JAKARTA – Menteri Agama (Menag) Nasaruddin Umar mengatakan Kementerian Agama (Kemenag) saat ini sedang menyusun kurikulum tentang cinta. Hal itu disampaikannya saat peluncuran Tanvir I ‘Aisiiiah di Jakarta.
“Itulah sebabnya aku membuat program cinta sekarang.” Apa yang dimaksud dengan program cinta? Soalnya, ketika seorang guru Islam, misalnya, mengajarkan agama Islam yang benar, yang lain akan tersesat. Sehingga tercipta kesan bahwa kebencian terhadap orang yang berbeda keyakinan semakin tersulut. Jadi kalau ada khutbah matikan TV, matikan radio, kata Nasaruddin dalam keterangannya dikutip Jumat (17/1/2025).
“Dan Katolik, Protestan, Hindu, dan Budha adalah hal yang sama.” “Oi, ada telepon, matikan.” Jadi ada teologi kebencian terhadap agama lain. Bayangkan semua anak kecil kita mempunyai pemahaman agama yang sama, menanamkan kebencian satu sama lain. “Bagaimana nasib Indonesia yang majemuk ini?”
Nasaruddin mengatakan, kurikulum ini bertujuan untuk mengajarkan nilai-nilai cinta kasih dan toleransi sejak dini. Ia menilai banyak potensi konflik yang muncul dari ajaran agama yang menanamkan kebencian terhadap kelompok lain.
“Itulah yang saya maksud dengan kurikulum cinta. Bagaimana mengajarkan keimanan, dan bukan kebencian terhadap orang yang berbeda keyakinan. Tapi jangan samakan semua agama, itu juga salah. “Bagaimanapun, agama mereka, agama mereka, agama kita, agama kita,” ujarnya.
Imam Besar Masjid Istiklal mengatakan, program kasih sayang ini mengajarkan sesama warga untuk saling mencintai meski berbeda agama.

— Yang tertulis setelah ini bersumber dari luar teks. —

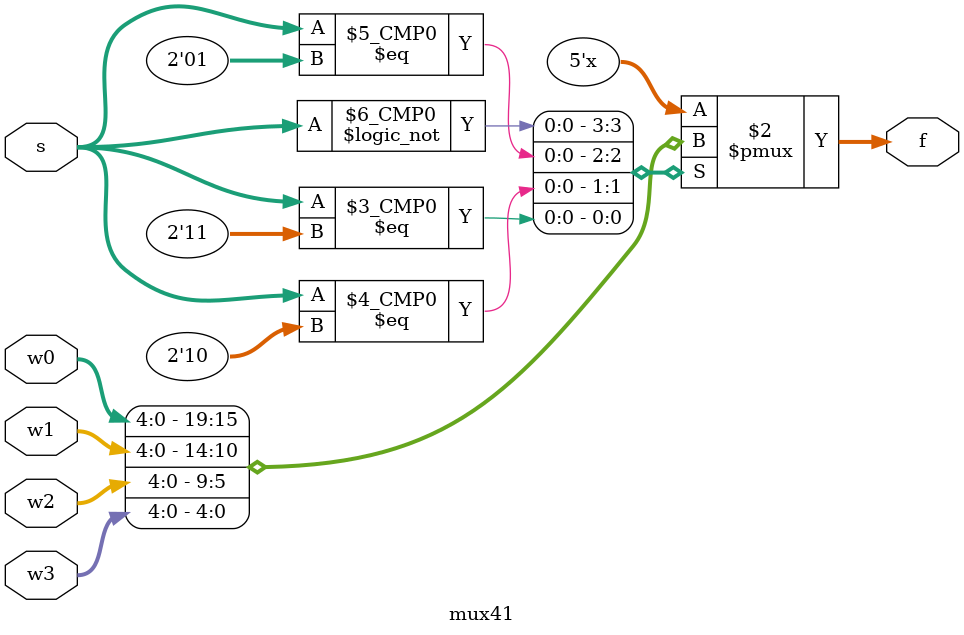
<source format=v>
module mux41 (w0,w1,w2,w3,s,f);
	input [4:0]w0,w1,w2,w3;
	input[1:0]s;
	output [4:0]f;
	reg [4:0]f;
	
	always@(w0,w1,w2,w3,s)
		begin
			case(s)
			2'b00:f=w0;
			2'b01:f=w1;
			2'b10:f=w2;
			2'b11:f=w3;
			endcase
		end
endmodule
	
</source>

“Tetapi jangan biarkan perbedaan dan kebencian ini ditanamkan sejak usia muda.” Terakhir, meskipun alam bawah sadar kita sudah ketinggalan jaman, terdapat juga potensi konflik yang intens. Kita boleh berbeda agama, namun kita tetap saling mencintai sebagai sesama warga negara. Jadi inilah yang akan kami perkenalkan dalam kurikulum istilah cinta. “Ini bukan kurikulum perbedaan atau konflik,” jelasnya.
Lebih lanjut, Nasaruddin menilai kurikulum ini akan melemahkan potensi relasi kekuasaan di masyarakat.
“Jadi sekarang kami secara bersamaan mengembangkan kurikulum yang berpihak pada perempuan dan laki-laki.” Kami berdua adalah khalifah. Oleh karena itu, perbedaan program pendidikan ini harus dihilangkan. Sebab hal tersebut akan menimbulkan relasi kekuasaan yang timpang. “Semakin berkuasa laki-laki dalam masyarakat, semakin mudah perempuan dilecehkan,” katanya.